- WHAT IS REQUIRED
Reproduce the lines of the entries below verbatim, starting at the line that contains "What is the change" and ending at the line that contains "Reading left to", with both of those lines included. Omit the pictures from your output.

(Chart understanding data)

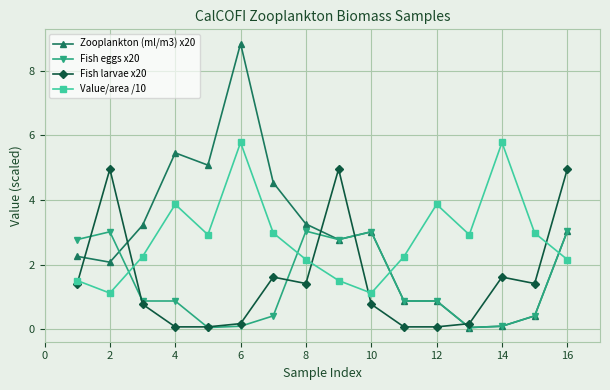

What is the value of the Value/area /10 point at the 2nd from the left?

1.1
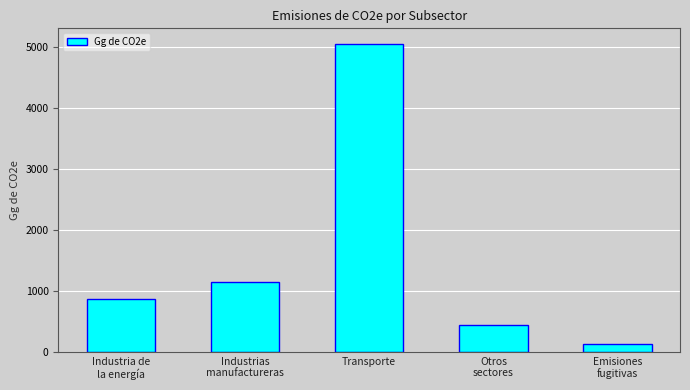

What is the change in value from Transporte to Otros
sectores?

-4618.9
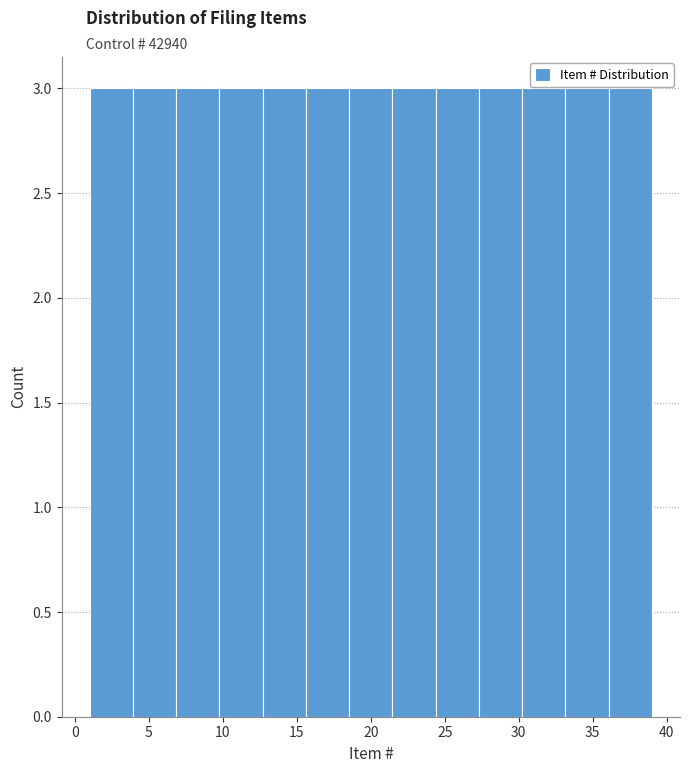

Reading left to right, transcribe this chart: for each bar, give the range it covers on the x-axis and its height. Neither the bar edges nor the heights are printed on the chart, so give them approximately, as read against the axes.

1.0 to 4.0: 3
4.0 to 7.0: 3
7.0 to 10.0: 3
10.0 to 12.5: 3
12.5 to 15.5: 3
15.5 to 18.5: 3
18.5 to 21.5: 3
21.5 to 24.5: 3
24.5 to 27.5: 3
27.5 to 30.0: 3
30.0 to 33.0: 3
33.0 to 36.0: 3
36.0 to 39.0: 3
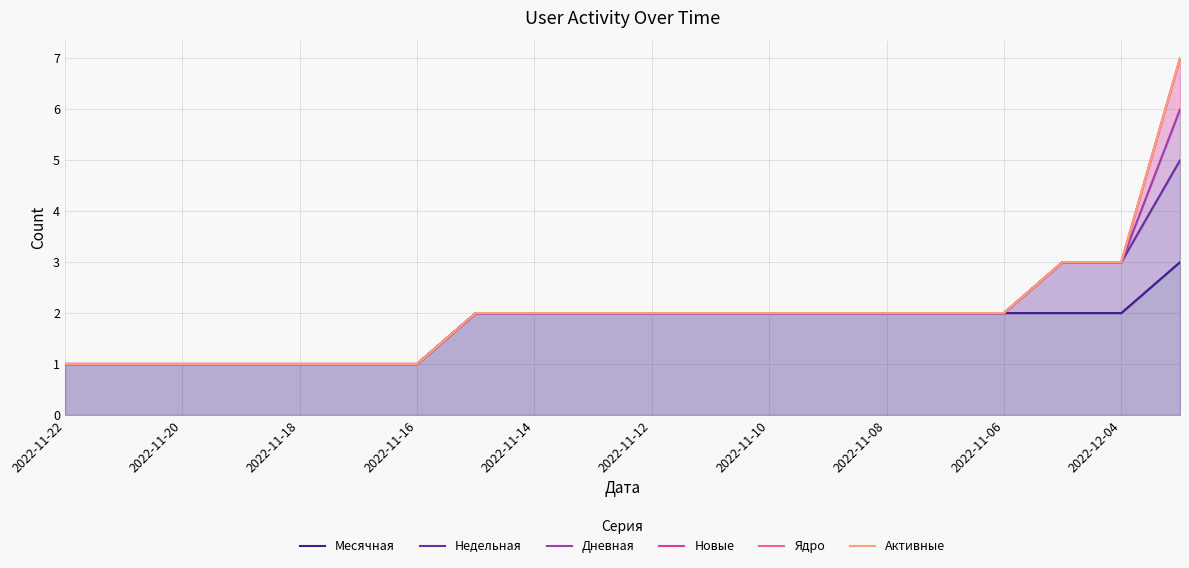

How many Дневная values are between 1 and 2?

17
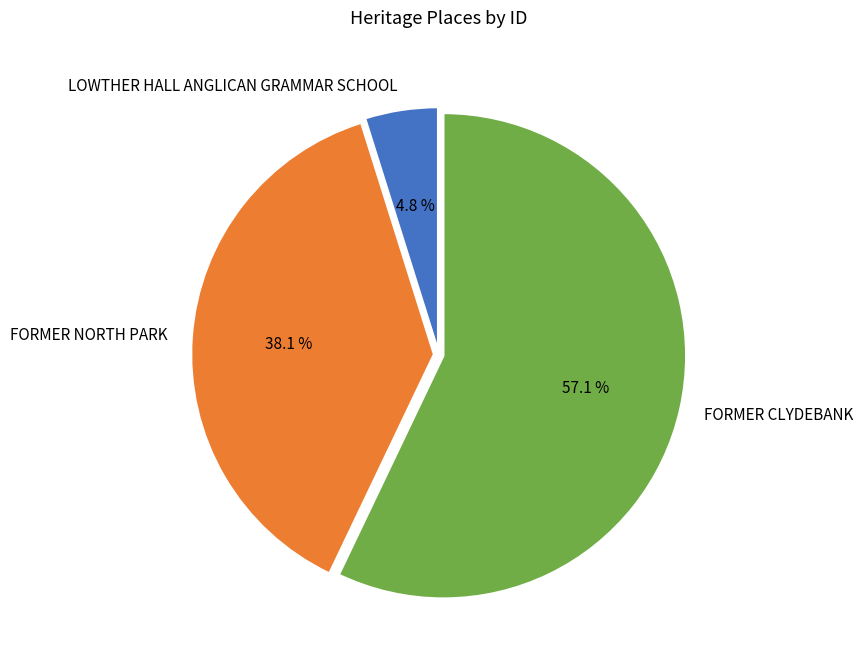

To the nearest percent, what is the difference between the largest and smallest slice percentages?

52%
--
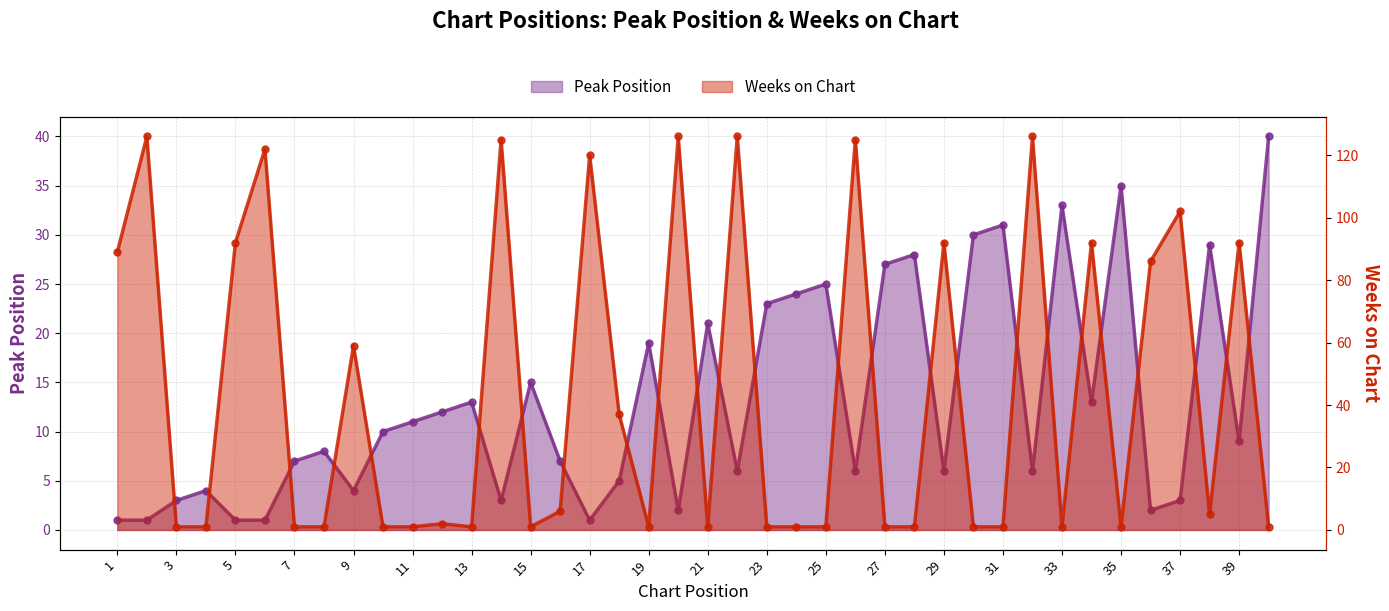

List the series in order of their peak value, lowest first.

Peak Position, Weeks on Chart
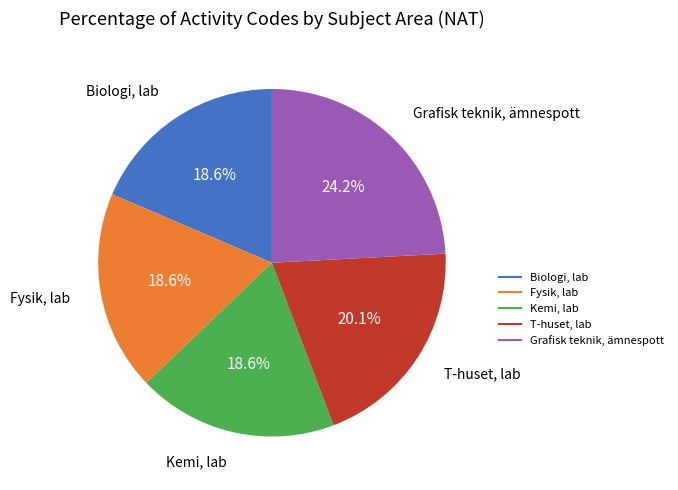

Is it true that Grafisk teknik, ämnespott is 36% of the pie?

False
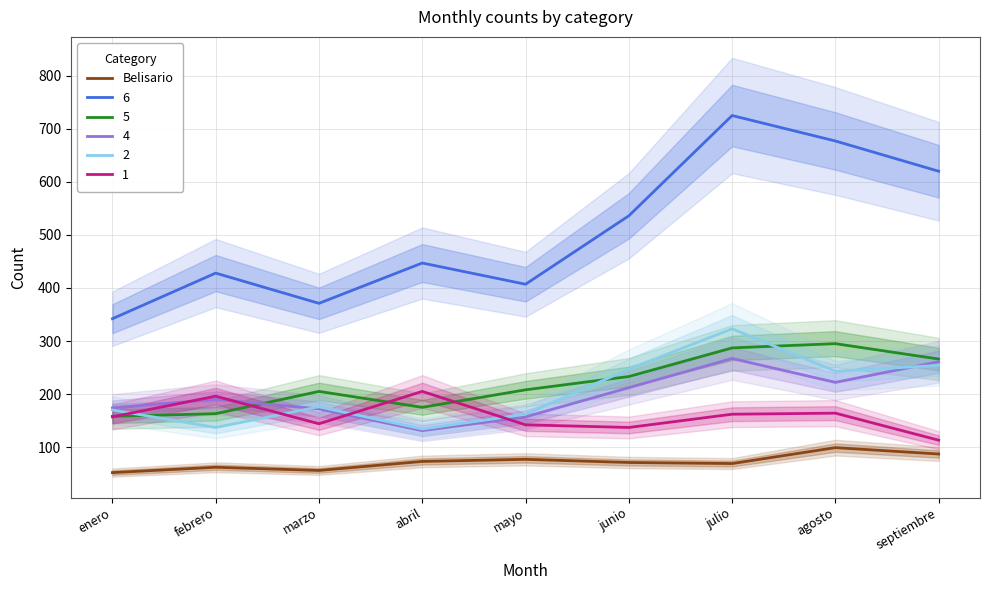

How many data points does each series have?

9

- REPLY
What is the change in value from Transporte to Otros
sectores?

-4618.9

Reading left to right, transcribe this chart: for each bar, give the range it covers on the x-axis and its height. Neither the bar edges nor the heights are printed on the chart, so give them approximately, as read against the axes.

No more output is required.